Hooked on her hobby
There is no such thing as a bad hair day for Glenda Smith when she is doing what she loves - fishing!
She just slips on a cap or pulls it back, collects her gear and heads for the water.
While most of her girlfriends wouldn't think of spending several hours on a boat chumming, baiting hooks and cleaning fish - at least not on a regular basis - Ms Smith doesn't give it a second thought.
She can't think of anything else she would rather be doing in her spare time, preferably on a boat, but sometimes she'll go off the shoreline, too.
"I do that when I'm camping, because I camp all summer down here (Coney Island). When I get a chance I go down here, out there...all round," she explained, waving her arm around the picturesque setting of Coney Island.
Ms Smith got her love of fishing from her mother Mabel, while growing up in Harris Bay.

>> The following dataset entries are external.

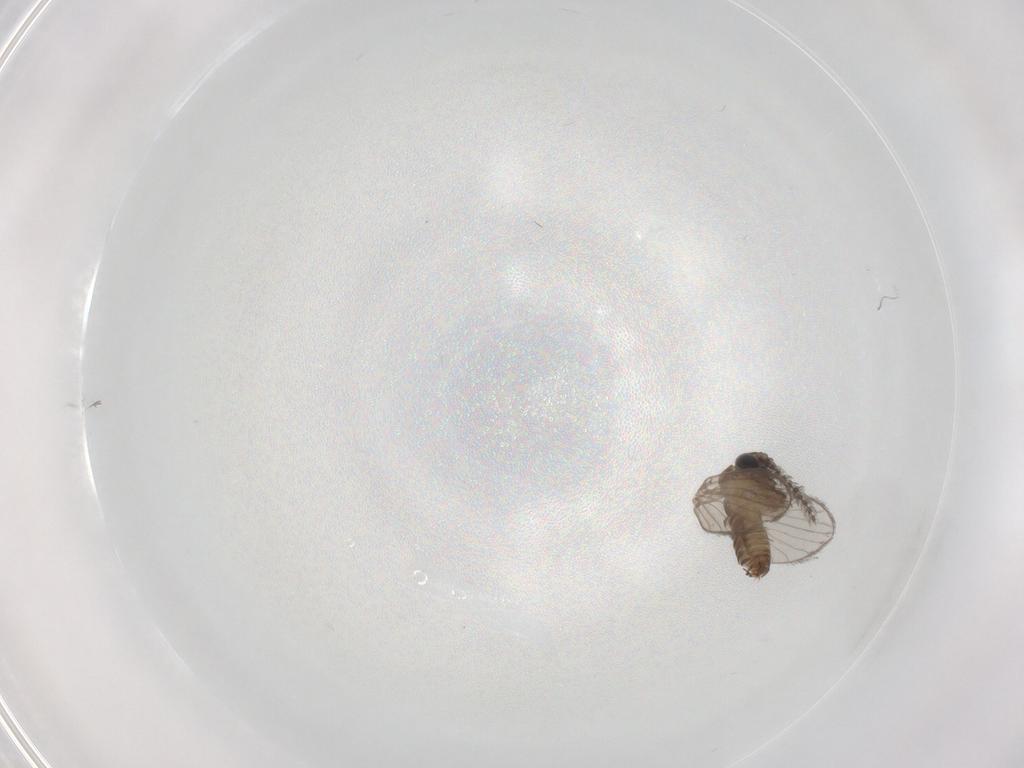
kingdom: Animalia
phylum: Arthropoda
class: Insecta
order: Diptera
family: Psychodidae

Her mother loved fishing from the shoreline and six of the eight girls in the family also enjoy fishing.
Fish are more plentiful in a boat and Ms Smith often goes out off the north shore in a 16-footer with her friend Hubert (Hubby) Outerbridge and his father Ken, two licenced fishermen.

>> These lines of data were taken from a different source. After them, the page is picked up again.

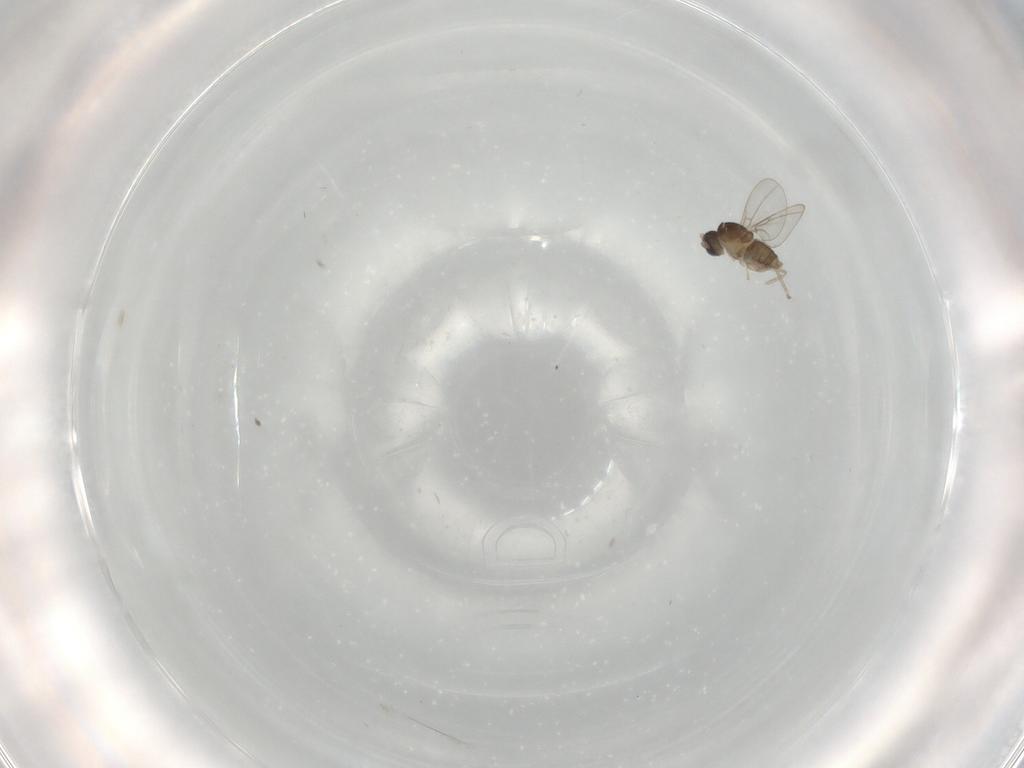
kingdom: Animalia
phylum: Arthropoda
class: Insecta
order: Diptera
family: Cecidomyiidae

"I'll go out every day if the weather is good, I just like fishing, but nowhere past North Rock," she stated.
"I've been going with them for a lot of years. We have two boats and there is a bigger one called Blue Moon."
Ms. Smith has had sea sickness a couple of times, but that isn't an issue now, she says.
"Maybe off south shore, but we don't go that way," said the fisherwoman.
She has her own fishing gear and can hold her own out there on the water, doing just about everything that a fisherman would do.
"Except fillet, I don't do that, but I scrape (take off the scales) and gut," she revealed.
"I like doing that, it's nothing to it. They fillet faster than me and I don't want to waste the meat. I've done it but I would rather scrape than cut."
Handling smelly bait and fish is an `acquired taste' and most women, including some of her girlfriends, don't exactly have an keen interest in it.
"They'll do it, but not like me," the Bailey's Bay resident stated.
"I guess is they went out for the day they would come in and clean the fish. If they come down here and see me cleaning fish, no they won't help.
"Maybe one of them would help if I catch turbots, and if they want the turbot wings they'll clean them. Fishing is nice, you have good days and bad days."
Ms Smith may be regarded as something of a novelty, but she says there are other women out there with a keen interest in fishing.
"If you go down to Burchall's Cove you will probably see some of those guys' wives fishing with them," she revealed.
"I have seen a couple of women down there cleaning fish like I do. I like it, I was brought up doing it. My 11-year-old nephew (Donavin Adams) loves to fish and he goes with me sometimes. Everything we do he wants to try.
"I've caught a rainbow runner, turbots, a puppy shark, porgies, amber fish."
The disappointment can be heard in her voice as she revealed that she hasn't been out for awhile because of the weather.
"We would go all year round if we can get out, but not in weather like this," she said a few days ago as the cold and windy weather hit the Island.
"We don't leave in the rain either, but it's okay if it rains when we get out there."
And she is seldom in a hurry to come back in, especially if the fish are biting.
"Sometimes we will be in one spot and the fish are biting but have slowed down and we will move to another spot. Sometimes I don't like it but I won't say anything. Sometimes I don't even feel like coming in when they are ready."
Fishing has clearly been a passion of hers for a long time. When she worked at Mariott Castle Harbour she recalls going fishing with colleagues when they were not working.
"We used to go down to St. George's and fish," she said. "A group of us at work would get together and go fishing evenings."